TÜTSÜ ve TÜTSÜLÜĞÜN TARİHÇESİ
Bir kokunun güzel veya kötü olarak nitelendirilmesi yalnızca estetik tercihlerin kelimelere dökülmesinden ibaret değildir. Dünyanın belki de en karanlık günlerinde, dünya sahnesine çıkan tütsü aslında insanoğlunun belli ihtiyaçlarının ruhani bir ifadesi ve pratik bir çözümü olmuştur.
Kokunun iyi veya kötü niteliklerle ifadesi; insanlık tarihine ve farklı kültürel kronolojilere gömülü manevi ve pratik kaygılar taşır. Tarihin unutulan dönemlerinden bugüne güzel kokular; var oldukları çağ ve coğrafyalardan bağımsız olarak muhtelif erdemler, iyi ruhlar ve tanrılarla ilişkilendirilirken, kötü kokular; hastalıklar, kötü güç ve ruhlar ile ilişkilendirilmişlerdir.
Bugünü yaşadığımız dünyadan çok farklı bir dünyada, farklı kültürlerin en büyük umut ve korkularını bize anlatan kokular ve koku objeleri, şamanlar ve khampaslar vesilesiyle avcı toplayıcı insan gruplarına kılavuzluk etmiş ve şifa olmuş, görünmez güçlerden korunmak için yakarışlara aracılık etmişlerdir. Bu insanlar topladıkları güzel kokulu ağaçları, sakız ve meyveleri ateşlerin üzerine bırakarak duman adaklarını ruhlara sunmuşlar; bu şekilde hem görünmez güçlere hediyeler göndermişler, bu dumanları soluyarak ruhlarla iletişime geçmişler, hem de bir ruh tarafından esir alınan bireylerin bedenlerinden (hastalar, akıl sağlığı bozuk olanlar vb.) ruhlarını çıkartarak, onları iyileştirmiş veya kontrol altında tutmaya çalışmışlardır.
İşte dünyanın bu en karanlık günlerinde, dünya sahnesine çıkan “tütsü” aslında insanoğlunun belli ihtiyaçlarının ruhani bir ifadesi ve pratik bir çözümü olmuştur.
Tarım devrimi ile farklı su kaynaklarının çevresinde yerleşik hayata geçen insanoğlu, önce bulunduğu çevrenin güzel kokulu bitkisel ve hayvansal varlığından faydalanmış; zaman içerisinde İpek Yolu, Tütsü Yolu gibi karayolları vesilesiyle deniz ticaretinin gelişmesi ile farklı coğrafyaların güzel kokularını da günlük hayatlarına katmışlardır.
* * *
— İş Emri 1 —
Aşağıdaki kayıtları en baştan "387.3], [0, 0, 1]] dist [0.060336, -0.082765]" ifadesinin geçtiği satıra kadar, iki uç satır da dahil olmak üzere birebir kopyala. Görselleri yanıta ekleme.

— Kayıt Kesitleri —
* * *
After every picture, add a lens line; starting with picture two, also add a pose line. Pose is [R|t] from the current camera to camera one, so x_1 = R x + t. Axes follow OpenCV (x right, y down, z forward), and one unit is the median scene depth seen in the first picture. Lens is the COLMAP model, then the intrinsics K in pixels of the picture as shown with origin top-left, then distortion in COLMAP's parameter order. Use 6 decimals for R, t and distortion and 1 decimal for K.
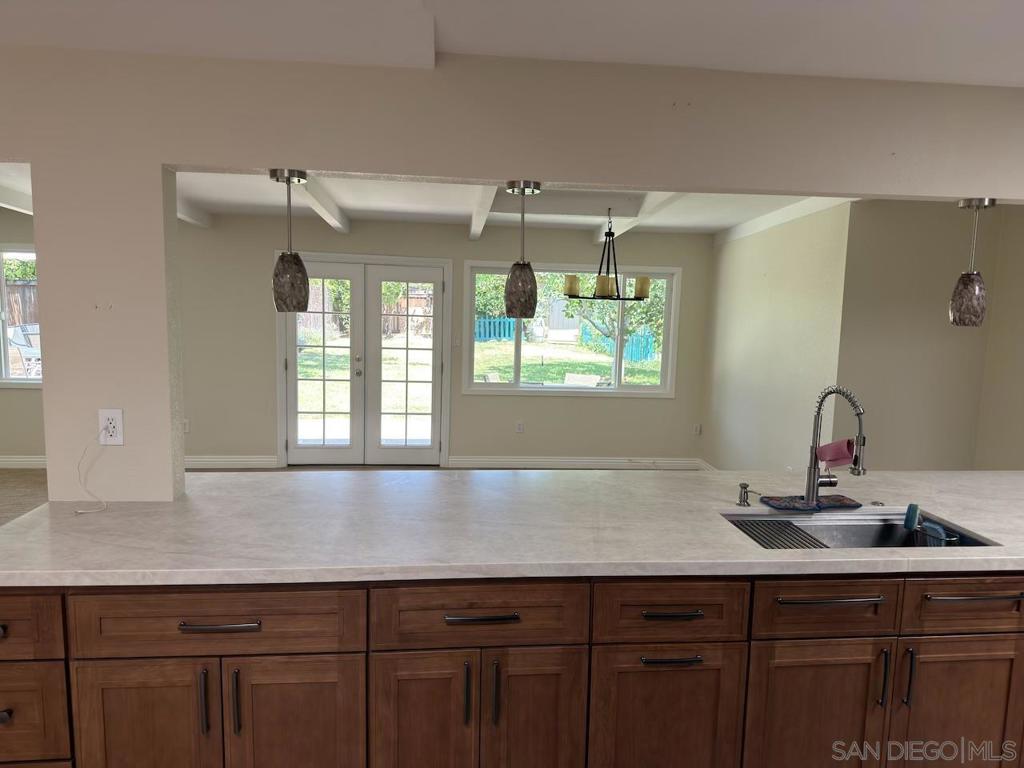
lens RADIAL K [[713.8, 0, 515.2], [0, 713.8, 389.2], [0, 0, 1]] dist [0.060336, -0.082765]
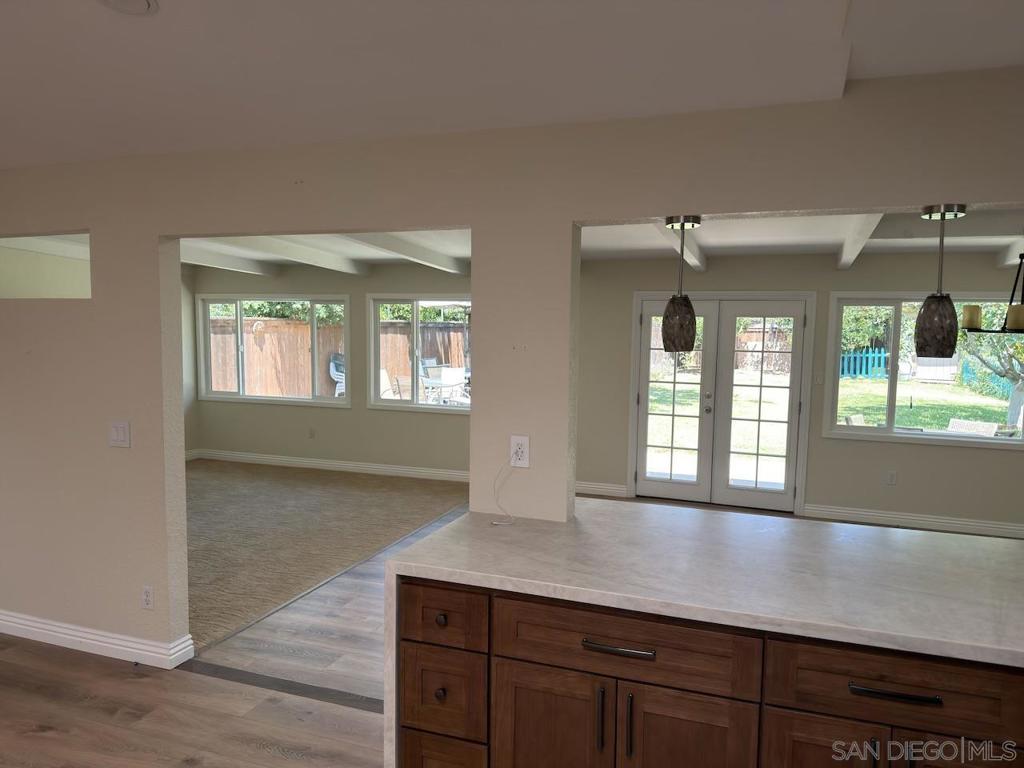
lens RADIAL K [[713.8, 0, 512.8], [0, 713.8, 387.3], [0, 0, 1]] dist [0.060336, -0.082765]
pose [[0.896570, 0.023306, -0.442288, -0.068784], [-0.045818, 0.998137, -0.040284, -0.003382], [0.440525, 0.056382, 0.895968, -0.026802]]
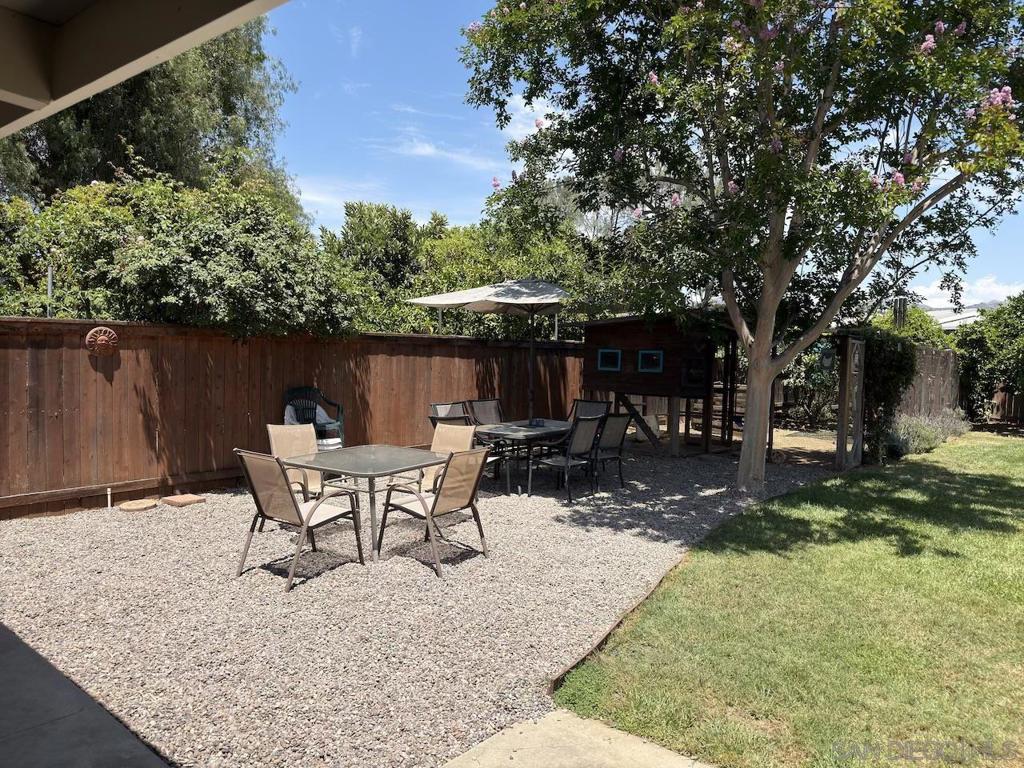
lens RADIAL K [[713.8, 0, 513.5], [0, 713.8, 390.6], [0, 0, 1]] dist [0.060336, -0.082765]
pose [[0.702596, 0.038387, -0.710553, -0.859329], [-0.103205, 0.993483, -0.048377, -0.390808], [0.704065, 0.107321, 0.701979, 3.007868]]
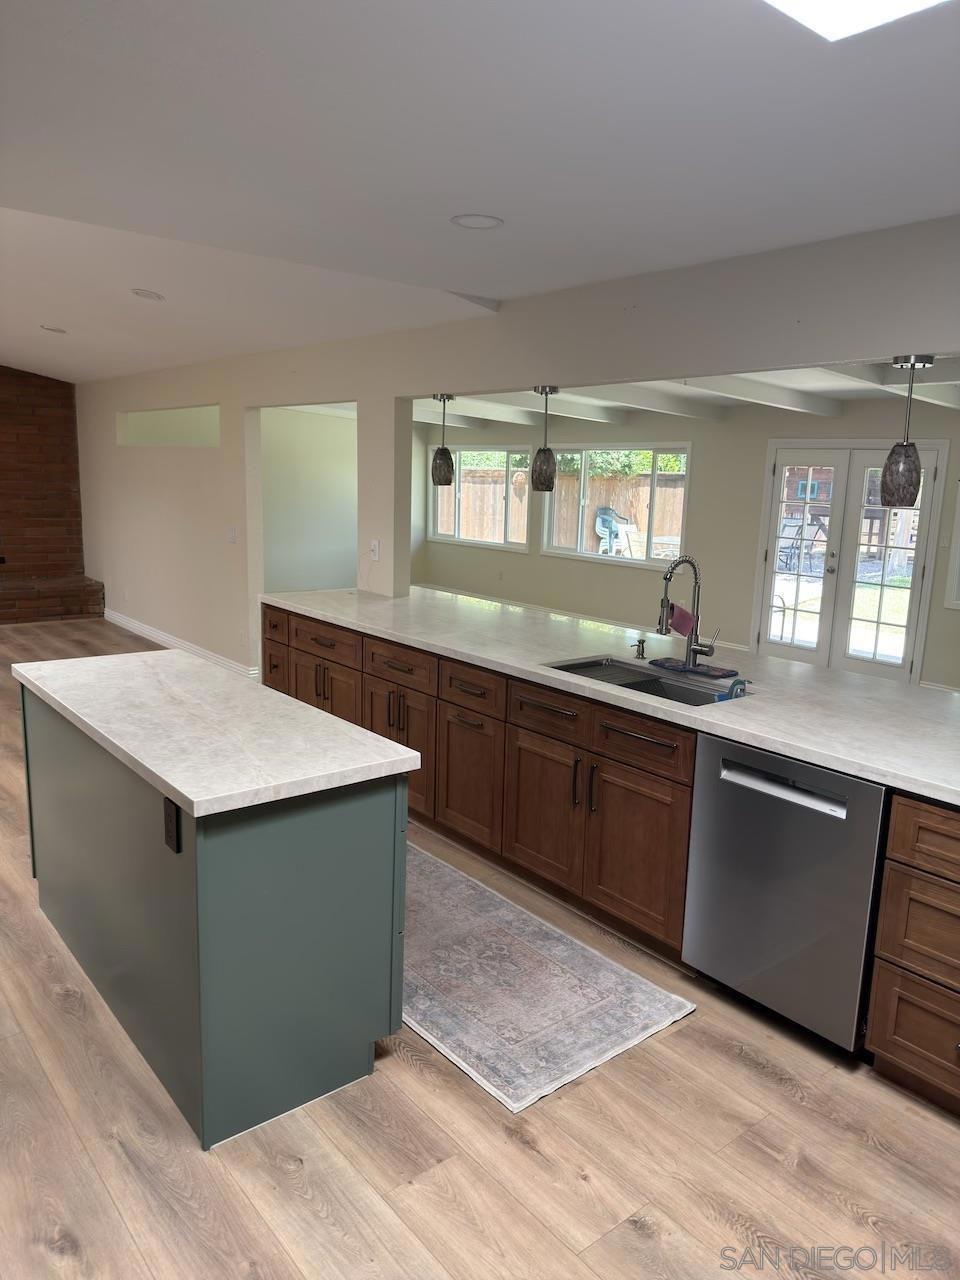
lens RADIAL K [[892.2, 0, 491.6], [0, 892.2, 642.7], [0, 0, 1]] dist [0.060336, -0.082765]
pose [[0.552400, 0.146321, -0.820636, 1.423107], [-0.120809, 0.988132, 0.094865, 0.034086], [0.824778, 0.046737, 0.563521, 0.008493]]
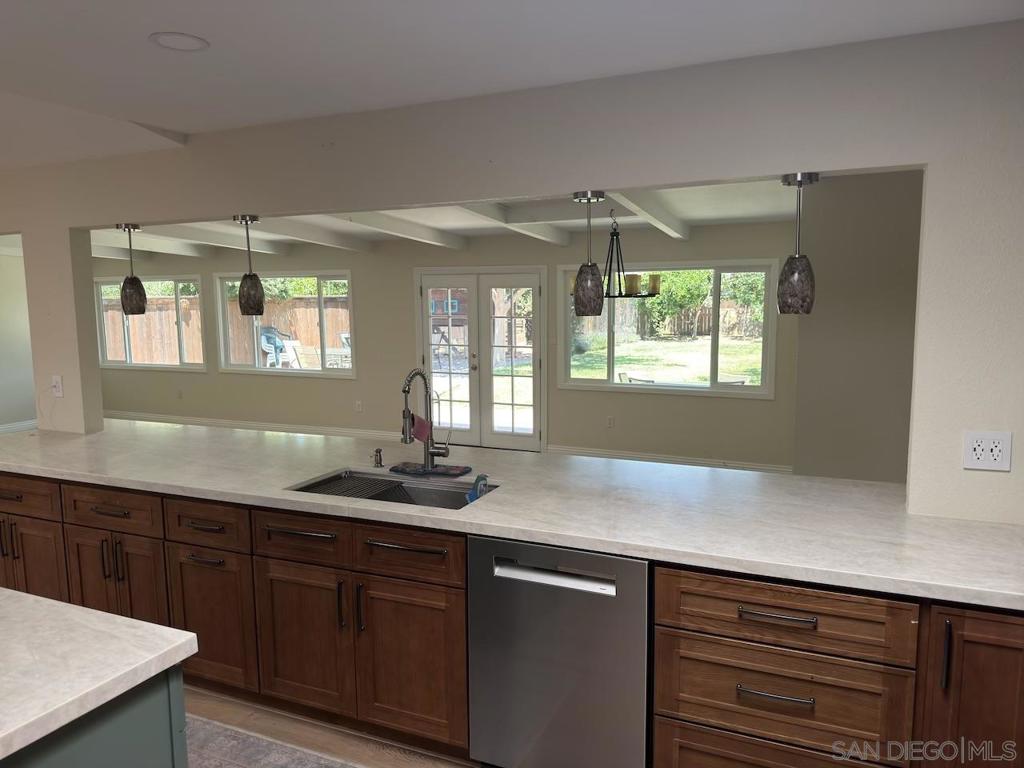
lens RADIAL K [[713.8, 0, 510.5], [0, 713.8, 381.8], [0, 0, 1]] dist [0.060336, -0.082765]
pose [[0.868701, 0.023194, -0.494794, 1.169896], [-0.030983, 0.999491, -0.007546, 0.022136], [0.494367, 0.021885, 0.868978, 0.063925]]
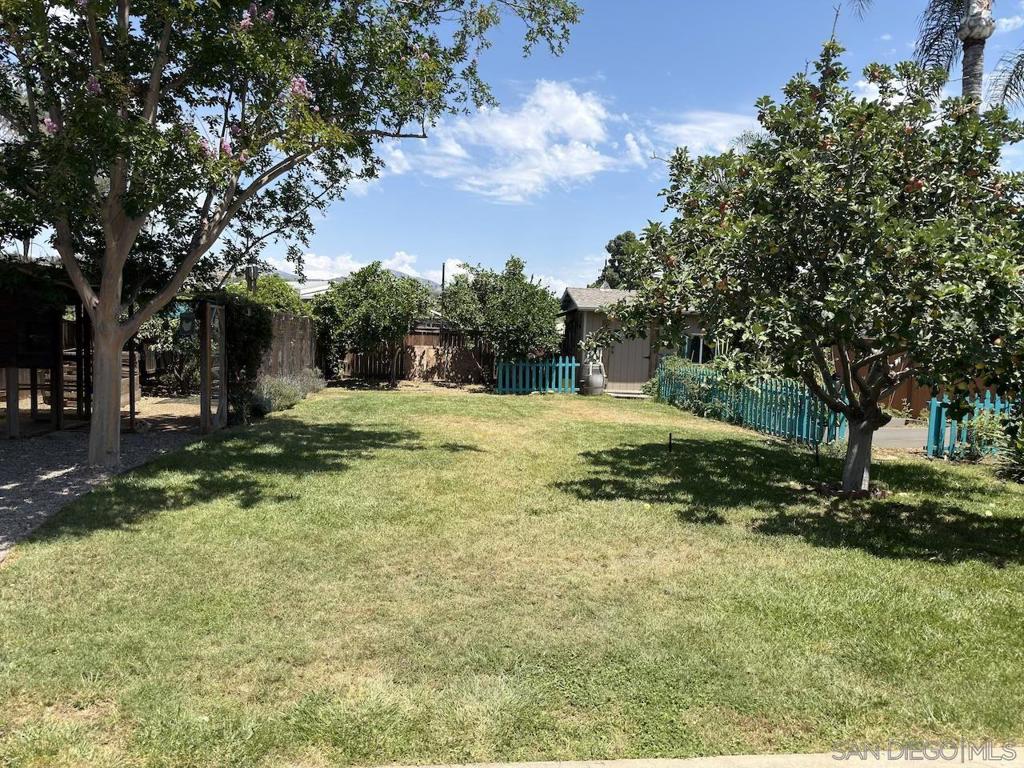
* * *
— İş Emri 2 —
Tütsünün tarihçesini anlatan metni kaldığı yerden sürdür.

— Uygulama Yanıtı 1 —
After every picture, add a lens line; starting with picture two, also add a pose line. Pose is [R|t] from the current camera to camera one, so x_1 = R x + t. Axes follow OpenCV (x right, y down, z forward), and one unit is the median scene depth seen in the first picture. Lens is the COLMAP model, then the intrinsics K in pixels of the picture as shown with origin top-left, then distortion in COLMAP's parameter order. Use 6 decimals for R, t and distortion and 1 decimal for K.
lens RADIAL K [[713.8, 0, 515.2], [0, 713.8, 389.2], [0, 0, 1]] dist [0.060336, -0.082765]
lens RADIAL K [[713.8, 0, 512.8], [0, 713.8, 387.3], [0, 0, 1]] dist [0.060336, -0.082765]

— Uygulama Yanıtı 2 —
Antik Çağ’da farklı materyallerden yapılan tütsülükler, kendileri için özel olarak düşünülmüş nişlere yerleştirilerek günlük hayatın içerisinde hastalık yapan faktörlerden korunmak için, misafir ağırlama ritüellerinin bir parçası ve sosyal statünün bir ifadesi olarak kullanıldığı gibi hayatın sonrası seremonilerinde ve Tanrıların yeryüzü evleri olan tapınaklarda yakılarak kutsal olanın mekândaki fiziksel varlığını sağlamada da kullanılmışlardır.
O gün de bugün olduğu gibi insan için “yeterli sayıda” güzel koku diye bir şey yoktur. İnsanoğlu hep daha farklı, en güzel ve en kıymetli kokunun arayışında olmuştur.
Zaman içerisinde tütsü olarak hayatımıza giren hammaddeler, farklı çözücülerin içerisinde bekletilerek veya kaynatılarak şişelere “iksir”, “parfüm” ve “ilaç” olarak girmeye başlamış olsa da güzel kokulu dumanlar, insan ateşi keşfettiği günden bugüne günlük ve manevi hayatın içerisindeki geçerliliğini kaybetmemiştir.
Bu güzel kokulu dumanların üretilmesine aracı olan objelere baktığımız zaman, tarih boyunca tütsü yakmak için değişik biçimlerde sabit mobilya ve objeler kullanıldığını görürüz. Midye kabukları, hayvan boynuzları, taş çanaklar, mermer sunaklar, pirinç veya demir döküm kazanlar, farklı metaller ve toprak kullanılarak yapılmış asmalar ve sarkıtlar, mücevherlerle bezeli uzun saplı veya ayaklı tütsülükler…
Bugün halihazırda nazar kovma, enerji temizleme veya sadece evlerin doğal yöntemlerle güzel kokmasını sağlamak için yakılan ve “kayıp tarih” kategorisinde olan tütsü hammaddesinin, gelenek ve objelerinin; keşfedilmeyi bekleyen daha pek çok tıbbi, kültürel ve mitolojik yönü vardır.
İRAN
Dokuzuncu yüzyıl İran bölgesine tarihlenen ve yine bir kuş sembolizmine sahip olan bu bronz tütsülük, özellikle Gök-Tanrı inancının hâkim olduğu bölgede gökten gelen havariler olduklarına inanılan kuşların yine göklere güzel kokulu dua ve yakarışları taşımadaki aracı rollerine yapılan bir gönderme niteliğindedir.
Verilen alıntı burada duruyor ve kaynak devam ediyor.